OUT at the ballgame
Priorities: Review of A Secret Love
I didn’t grow up watching baseball. I’d catch a bit of a game on my grandfather’s TV when we went to visit him but, really, that was it. And I was probably one of the worst in the whole little league when I played tee-ball, too; the oversized jerseys lasted much longer than my involvement with the sport.
But even I got a thrill the first time I watched A League of Their Own. What’s not to love about a story of awesome, talented women finally getting an opportunity to show the world exactly what they can do? In this fictionalized telling of the story of the real All-American Girls Professional Baseball League, formed during World War II, players from all over the country show managers and fans that women’s sports are well worth watching – a lesson we’re still learning, too slowly, today.
And then the story became even cooler when I started learning about the real histories of the players in the AAGPBL, and the lives they led off the diamond. A Secret Love, which was released earlier this year, tells the story of Peoria Redwings catcher and Canadian baseball hall of famer Terry Donahue and her life partner and eventual wife Pat Henschel.
Donahue and Henschel met at a hockey game in 1947 and shared their lives ever since, living together in Chicago, though they told their families for years the arrangement was only because the rent in the city was too high to live without a roommate.
But the documentary isn’t a chronological telling of their relationship. It actually starts when the couple is in their late 80s, and they need to move out of their home and into an assisted living facility. Sports fans will get a kick out of Donahue’s sweaters – half of them seem to say some variation of “there’s no crying in baseball” – and the memorabilia from her AAGPBL days scattered around the house, as well as the photo and video montages from her time in the league interspersed throughout the documentary. Even in the last years of her life (she died in 2019) baseball was obviously a big part of her day-to-day.
But for me, the best parts of the film are all the sweet, tender, kind moments captured between the two women. It follows them at a challenging time, when both they and all the people in their lives have strong opinions on where they should move once they sell their home, so we don’t always see people at their best or most polished. But what we do see, constantly, is the love and affection between two women who gave their hearts to one another for over 70 years.
From the first note Henschel passed to Donahue (on the back of a hockey ticket) that said “I’m a reader of books, but I’ve never read anywhere where a woman loves another woman. I hope you feel the same way too” to their marriage in 2015, they are incredibly sweet to watch.

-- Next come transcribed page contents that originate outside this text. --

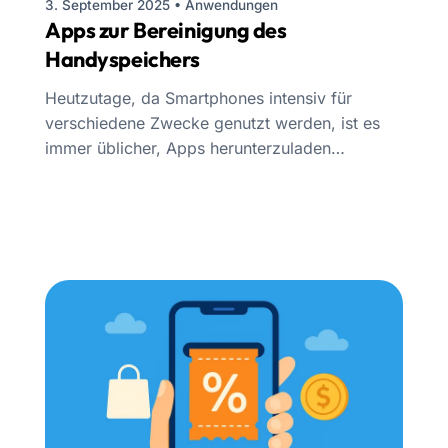
3. September 2025
•
Anwendungen
Apps zur Bereinigung des
Handyspeichers
Heutzutage, da Smartphones intensiv für
verschiedene Zwecke genutzt werden, ist es
immer üblicher, Apps herunterzuladen…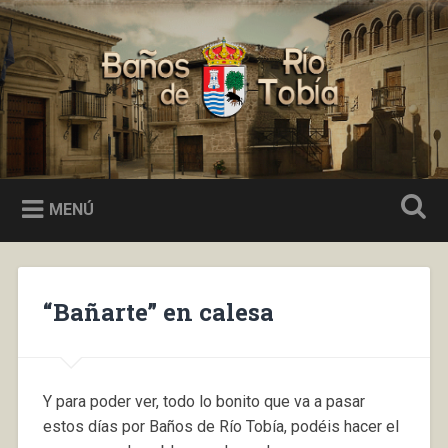
Saltar
al
Buscar
contenido
Baños de Río Tobía
MENÚ
“Bañarte” en calesa
Y para poder ver, todo lo bonito que va a pasar
estos días por Baños de Río Tobía, podéis hacer el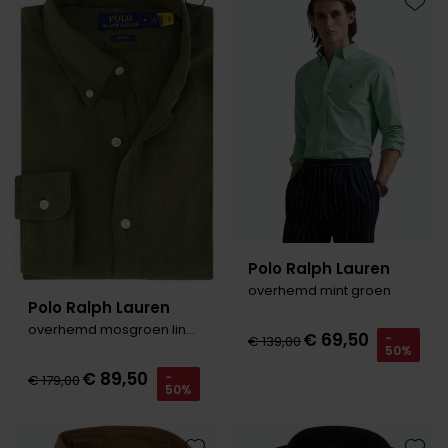
Toevoegen aan favorieten
Toevo
Polo Ralph Lauren
overhemd mint groen
Polo Ralph Lauren
overhemd mosgroen linnen
€ 69,50
-
€ 139,00
50%
€ 89,50
-
€ 179,00
50%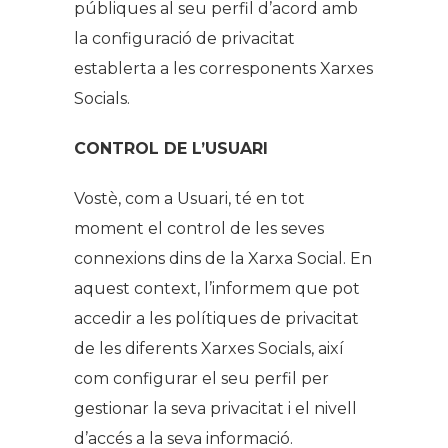
públiques al seu perfil d’acord amb
la configuració de privacitat
establerta a les corresponents Xarxes
Socials.
CONTROL DE L’USUARI
Vostè, com a Usuari, té en tot
moment el control de les seves
connexions dins de la Xarxa Social. En
aquest context, l’informem que pot
accedir a les polítiques de privacitat
de les diferents Xarxes Socials, així
com configurar el seu perfil per
gestionar la seva privacitat i el nivell
d’accés a la seva informació.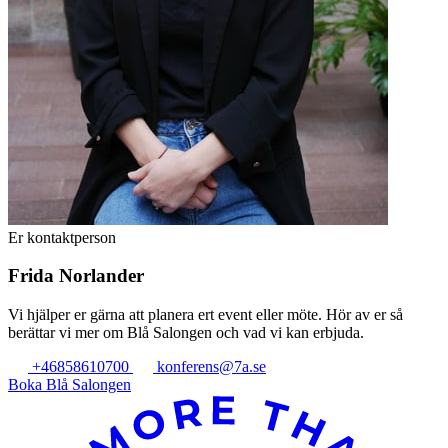
Er kontaktperson
Frida Norlander
Vi hjälper er gärna att planera ert event eller möte. Hör av er så
berättar vi mer om Blå Salongen och vad vi kan erbjuda.
+46858610700
konferens@7a.se
Boka Blå Salongen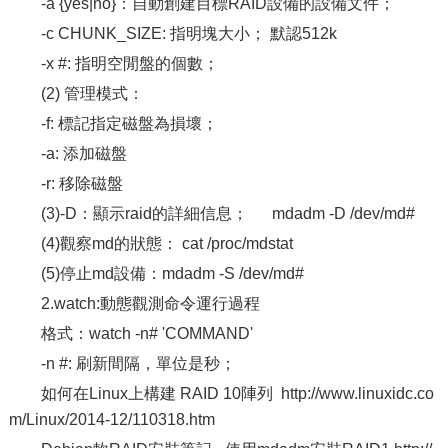
-a {yes|no}：自動創建目標RAID設備的設備文件；
-c CHUNK_SIZE: 指明塊大小； 默認512k
-x #: 指明空閒盤的個數；
(2) 管理模式：
-f: 標記指定磁盤為損壞；
-a: 添加磁盤
-r: 移除磁盤
(3)-D：顯示raid的詳細信息； mdadm -D /dev/md#
(4)觀察md的狀態： cat /proc/mdstat
(5)停止md設備：mdadm -S /dev/md#
2.watch:動態觀測命令運行過程
格式：watch -n# 'COMMAND'
-n #: 刷新間隔，單位是秒；
如何在Linux上構建 RAID 10陣列 http://www.linuxidc.co
m/Linux/2014-12/110318.htm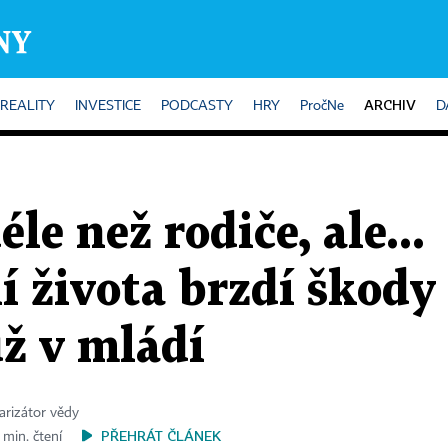
ARCHIV
REALITY
INVESTICE
PODCASTY
HRY
PročNe
D
éle než rodiče, ale...
 života brzdí škody
ž v mládí
larizátor vědy
PŘEHRÁT ČLÁNEK
 min. čtení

When I saw these two octogenarians kissing at their wedding celebration, years after the end of Donahue’s sports career, I thought about how much queer representation and inclusion in women’s sports has progressed since her time in the AAGPBL. Just two years ago, soccer player Megan Rapinoe and basketball player Sue Bird – a couple with five Olympic gold medals between them – were the first gay couple featured in ESPN’s Body Issue. And after the 2019 World Cup, social media was lit up with photos of US women’s soccer team players kissing their girlfriends in the stands. To be out, and queer, and a professional athlete would have been impossible when Donahue played. Not only would she have been barred from the league, but she also might have been arrested if she were caught at a lesbian bar and subsequently deported back to Canada.
But listening to Donahue reflect on her history, I’m also reminded of how far we still have to go. After all, 2SLGBTQIA+ inclusion in professional sports doesn’t start and end with who someone kisses at the end of the game. Even today, trans and intersex women are often banned from competitions or made to compete against men, and many butch women are subject to a higher level of scrutiny than their more feminine-presenting teammates and competitors.
A Secret Love isn’t trying to reflect back at the end of a journey towards equality on and off the field. Rather, it acknowledges itself as a milestone along the way. Filmmaker, and Donahue’s grand-nephew, Chris Bolan would have had a fascinating story to tell regardless of Donahue’s athletic background, but as I watched the tight 120-minute movie, I had to wonder if he would have chosen to tell it in this way if it hadn’t been for Donahue’s historic athletic career. After all, a great deal of Netflix’s promotion for the film depended on audiences knowing about the AAGPBL, or at least having watched A League of Their Own, and wanting to know more about at least one of these athletes’ lives. While I think the documentary could have spent a bit less time focused on the various factors that pressured Donahue and Henschel to hide their relationship for so many years, and more time celebrating the decades they shared, I’m so glad they were willing to tell their stories on film for the world to see. As documentaries go, I’d call this one a home run.